Según recuerdo con gran nitidez, pasé por su novela De perfil con la cabeza totalmente inundada por el Ziggy Stardust de David Bowie, y buena parte de ella la leí a hurtadillas en el salón de clases, más o menos a espaldas de mis compinches. Pues comparados con el narrador, incluso los alumnos más desmadrosos lucían a mis ojos de ñoño en retirada como meros escuincles pendejitos. Condición que a esa edad lucha uno por quitarse a cualquier precio y preferentemente carcajeándose.
Una mañana, el profesor de Actividades Estéticas me atrapó con el libro entre las manos, esbozó una sonrisa socarrona y preguntó si yo también me había enamorado de Queta Johnson. Una duda muy zonza, la verdad, porque no era posible leer esa novela sin saltar a las redes de una musa en tal modo paladeable, desde los calcetines de un protagonista que era torpe y caliente (como yo comprendía, habría dicho el autor).
Nunca supe explicar a mis iguales de qué trataba el libro que ocultaba debajo del pupitre, acaso porque me daba vergüenza reconocer que el tema era yo mismo. Hasta hoy me es imposible referirme a sus páginas sin citar el efecto fulminante que aquel obús gozoso tuvo en mi cerebrito. Como era natural, no volví a ser el mismo. O tal vez sí lo fui, sólo que en esteroides.
¿O sea que la vida de un mocoso caguengue podía ser materia literaria? Llevaba unos siete años garrapateando historias en horario escolar y me temía tan verde como realmente estaba, pero ver mi retrato en una narración, y entre tanto reírme hasta las lágrimas, era dar a mi juego de escribir –hasta entonces secreto, intrincado, infantil– ciudadanía plena y un flamante sentido del propósito. ¿Por qué no iba a creerme, finalmente, lo que llevaba media vida haciendo?
No acababa de irse Queta Johnson cuando llegó “el gurito” Virgilio y me llevó a pasear a un Acapulco que hasta entonces jamás imaginé.

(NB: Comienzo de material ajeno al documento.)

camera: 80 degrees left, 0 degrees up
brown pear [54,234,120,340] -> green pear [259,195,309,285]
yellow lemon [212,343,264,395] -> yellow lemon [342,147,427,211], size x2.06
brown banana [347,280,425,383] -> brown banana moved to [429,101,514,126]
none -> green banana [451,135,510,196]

Licenciosos a extremos sicalípticos, irreverentes a nivel carcelario y atiborrados de sustancias ilícitas, los personajes de Se está haciendo tarde (final en laguna) me llevaron de viaje por el mero underground acapulqueño, con el claro propósito de arrebatarme el quinto a golpe de palabras en toloache. No hablaba esa novela del ñoño que yo era, sino del destrampado que anhelaba ser.
Una vez desquintado y desafiado, tomé una decisión de origen literario: atravesar la Sierra Mazateca y degustar los hongos alucinógenos. De la mota no conocía ni el tufo –la verdad, me aterraba la idea de probarla– pero encontraba francamente difícil aficionarme a una sustancia exótica cuya compra exigía desplazarme hasta Huautla de Jiménez, recorriendo un calvario de terracería que en el ir y venir le sumaba diez horas al trayecto. Ya que tanto deseaba ser escritor, iba a pasar la prueba como intrepid tripper: aquel grado honorífico que sólo merecían los personajes más osados del autor que me había lanzado a la estratósfera.
Escribir es siempre un atrevimiento. Desafiar al silencio de la página en blanco, aun al tanto de tus limitaciones, supone dar un salto hacia el vacío llevando por rehén a tu autoestima. No se escribe con miedo sin delatarse, ni puede uno evitar la admiración por quien lo hace como una fechoría y acaba por salirse con la suya. De todas las influencias poco edificantes que alguna vez torcieron mi concepción del mundo, ninguna como José Agustín y David Bowie lo logró tan temprano y con tal tino que no puedo hablar de ellos sin hablar de mí. Aún no sé cómo hicieron para robarme el quinto.